Dataset entries
· · · · · · ·
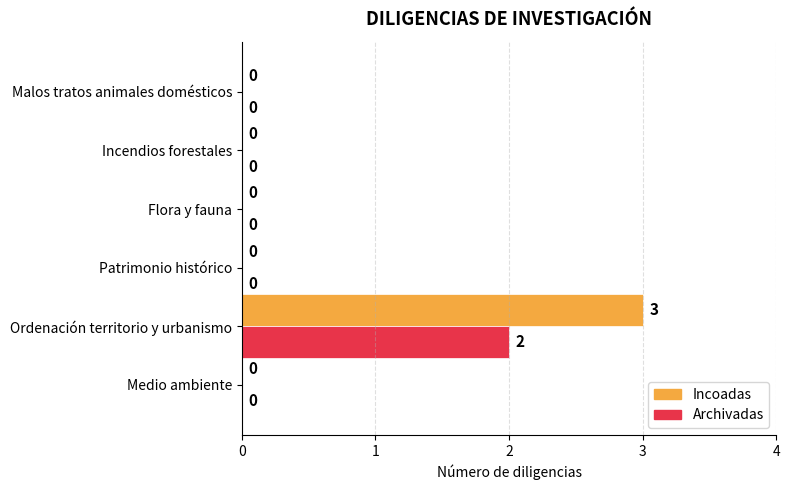

Is it true that Incoadas equals 0 at Malos tratos animales domésticos?

True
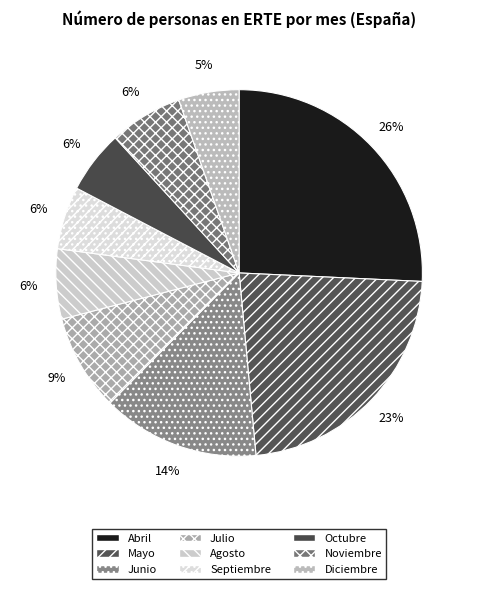

What is the change in value from Mayo to Septiembre?

-2270061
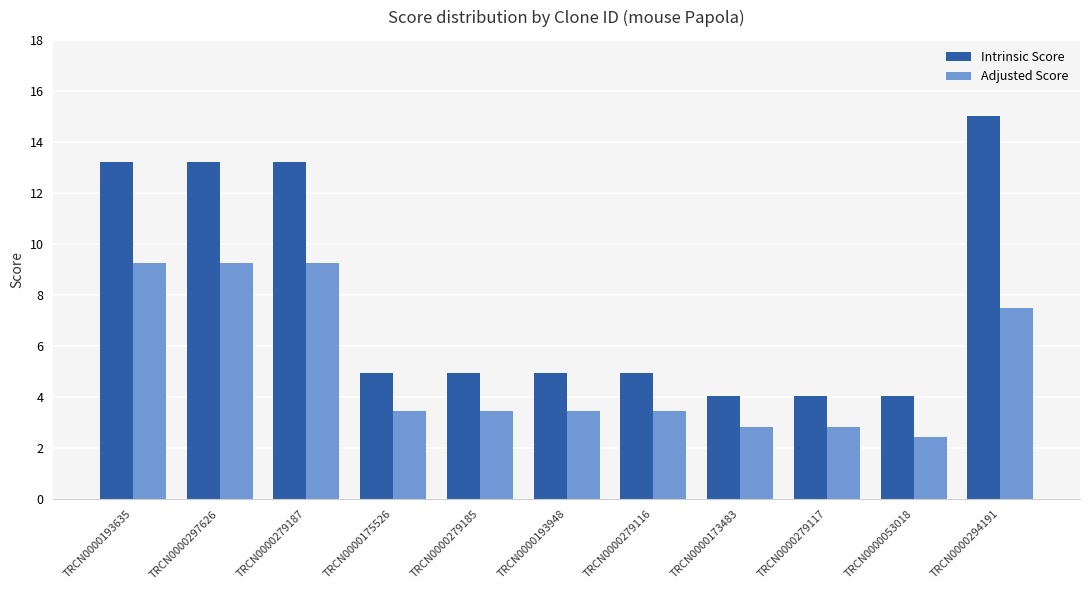

Is the value of Adjusted Score at TRCN0000053018 greater than the value of Intrinsic Score at TRCN0000297626?

No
· · · · · · ·
▸ Task requirements:
Format the lines of the material from the one containing "What is the" through the end as a JSON list of strings, one string per line. Omit blank lines and the pictures.

▸ Problem solution:
[
  "What is the change in value from Mayo to Septiembre?",
  "-2270061",
  "Is the value of Adjusted Score at TRCN0000053018 greater than the value of Intrinsic Score at TRCN0000297626?",
  "No"
]